In 1963 publiceert de Duitse denker en hoogleraar psychosomatiek,
Alexander Mitscherlich (1908-1982), Auf dem Weg zur vaterlosen
Gesellschaft. In dat boek waarschuwt hij voor de eerdergenoemde
afwezige vader, maar over de al te aanwezige vader van vandaag heeft hij
misschien ook wel iets te zeggen, als hij schrijft: ‘Het gezag van de vader
– om slechts één aspect te noemen – blijkt meer uit de rust en de kunde
waarmee hij zijn zaken verricht, dan dat hij het doet gelden door
bijvoorbeeld de jongen te dwingen zich voor dezelfde dingen te
interesseren als hij. De identificatie met de “kundigheid” van de
voorbeeldpersoon wordt een kind heel veel gemakkelijker gemaakt,
wanneer het wordt vrijgelaten zelf het terrein te kiezen waarop het
bewijzen kan wat het waard is. Zo draagt hier de opvoeding bij tot een
rijping die verhindert dat het superego uitgroeit tot een al te dominerende
macht, die het opgroeiende individu elke speelruimte ontneemt, zoals in
het geval van de kapperszoon die graag machinist zou zijn geworden.’

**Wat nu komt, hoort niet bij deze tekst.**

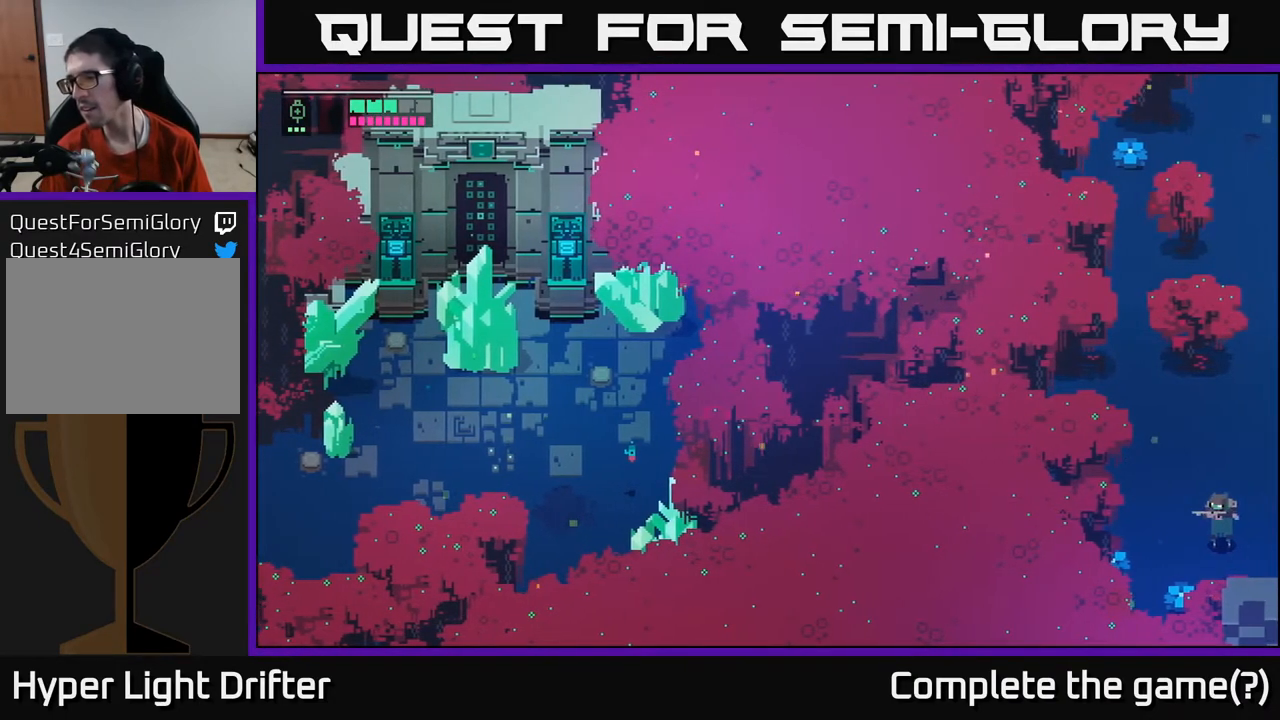
{"buttons": [], "left_stick": "right", "right_stick": "right", "events": [[317, "right_stick", "right"]]}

Beste Frank, en misschien zouden we je in het licht van deze
problematische ‘gelijkheid’ tussen verschillende generaties helemaal niet
moeten tutoyeren, maar daar komen we nu niet meer vanaf, dus hoe het
ook zij, we zouden jou, als emeritus hoogleraar psychiatrie en
psychotherapie, vader en echtgenoot, willen vragen onze twijfels en
onzekerheden van reflectie te bedienen. Hebben we nog altijd wat aan de
opmerkingen van Mitscherlich, maar vooral: hoe moet het vaderschap er
in onze geïndividualiseerde, geïnformaliseerde, geseculariseerde en
vermeend geëmancipeerde samenleving er volgens jou uitzien?

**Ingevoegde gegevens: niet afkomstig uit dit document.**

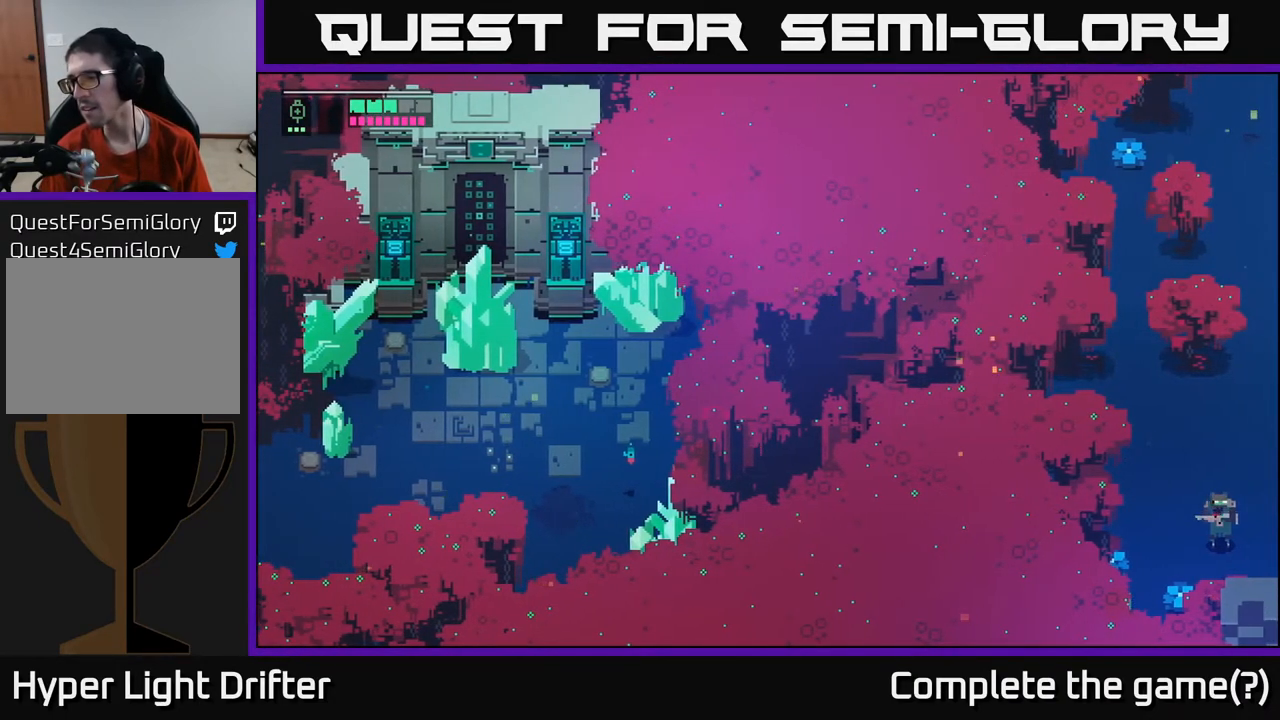
{"buttons": [], "left_stick": "right", "right_stick": "right", "events": []}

We kijken zeer uit naar je antwoord en danken je bij voorbaat hartelijk,
niet in laatste plaats ook namens ons kroost en hun moeders,
Coen Simon en Frank Meester
HET PAMFLET
Ontvadering. Het einde van de
vaderlijke autoriteit
Alexander Mitscherlich en de psychoanalyse
Alexander Mitscherlich (1908-1982) publiceerde zijn boek Auf dem Weg
zur vaterlosen Gesellschaft in 1963. Hoelang dat geleden is, blijkt wel als
we denken aan de grote gebeurtenis van dat jaar, de moord op president
John F. Kennedy. Kennedy zelf is op foto’s uit die tijd eeuwig jong, maar
de context maakt nu een vervreemdende indruk. De meeste foto’s zijn nog
in zwart-wit. Bijna alle mannen dragen hoeden. De jaren vijftig zijn
nauwelijks achter de rug. De oorlog in Vietnam moet nog op gang komen
en het zal nog vijf jaar duren voordat jonge babyboomers hun
antiautoritaire revolte beginnen. Die autoriteit is dan nog steeds een barse
man in driedelig pak. Achteraf is het misschien niet moeilijk om in te zien
dat ‘1968’ over de strijd van zonen tegen vaders ging, maar toen
Mitscherlich zijn boek schreef, hing die opstand nog allerminst in de lucht.
Toen zat de generatie van na de Tweede Wereldoorlog nog op school. Pas
vijf jaar later waren ze student, en dat heeft een groot verschil gemaakt.
Toch voorvoelde Mitscherlich al ruim tevoren het einde van de vaderlijke
autoriteit. Hij moet daar wel een fijne antenne voor hebben gehad. Die
antenne was voor hem de psychoanalyse, die in die tijd nog en vogue was.